◆ Job item ◆
Return the text lines of all the entries below verbatim, leaving out the pictures.

◆ Records ◆
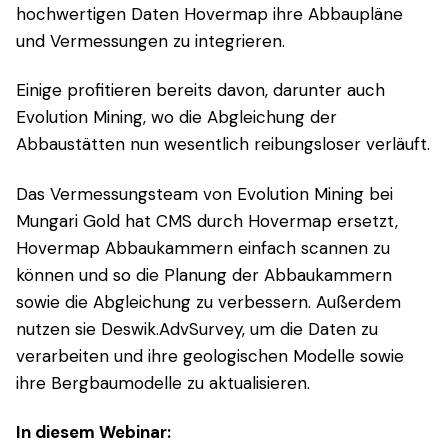
hochwertigen Daten Hovermap ihre Abbaupläne
und Vermessungen zu integrieren.
Einige profitieren bereits davon, darunter auch
Evolution Mining, wo die Abgleichung der
Abbaustätten nun wesentlich reibungsloser verläuft.
Das Vermessungsteam von Evolution Mining bei
Mungari Gold hat CMS durch Hovermap ersetzt,
Hovermap Abbaukammern einfach scannen zu
können und so die Planung der Abbaukammern
sowie die Abgleichung zu verbessern. Außerdem
nutzen sie Deswik.AdvSurvey, um die Daten zu
verarbeiten und ihre geologischen Modelle sowie
ihre Bergbaumodelle zu aktualisieren.
In diesem Webinar:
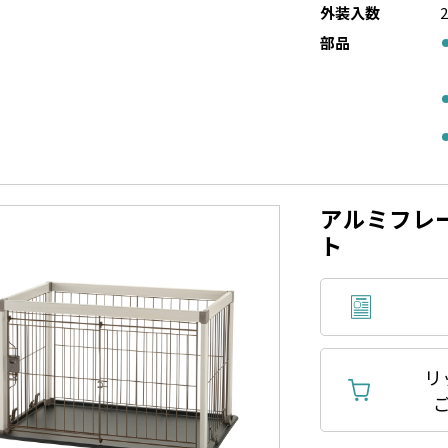
外装入数
部品
アルミフレー
ト
リ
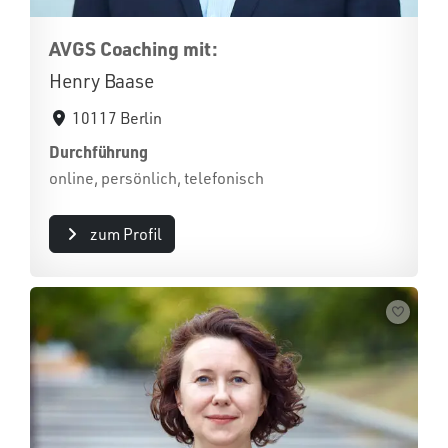
AVGS Coaching mit:
Henry Baase
10117 Berlin
Durchführung
online, persönlich, telefonisch
zum Profil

◆ Written response ◆
hochwertigen Daten Hovermap ihre Abbaupläne
und Vermessungen zu integrieren.
Einige profitieren bereits davon, darunter auch
Evolution Mining, wo die Abgleichung der
Abbaustätten nun wesentlich reibungsloser verläuft.
Das Vermessungsteam von Evolution Mining bei
Mungari Gold hat CMS durch Hovermap ersetzt,
Hovermap Abbaukammern einfach scannen zu
können und so die Planung der Abbaukammern
sowie die Abgleichung zu verbessern. Außerdem
nutzen sie Deswik.AdvSurvey, um die Daten zu
verarbeiten und ihre geologischen Modelle sowie
ihre Bergbaumodelle zu aktualisieren.
In diesem Webinar:
外装入数
部品
アルミフレー
ト
リ
AVGS Coaching mit:
Henry Baase
10117 Berlin
Durchführung
online, persönlich, telefonisch
zum Profil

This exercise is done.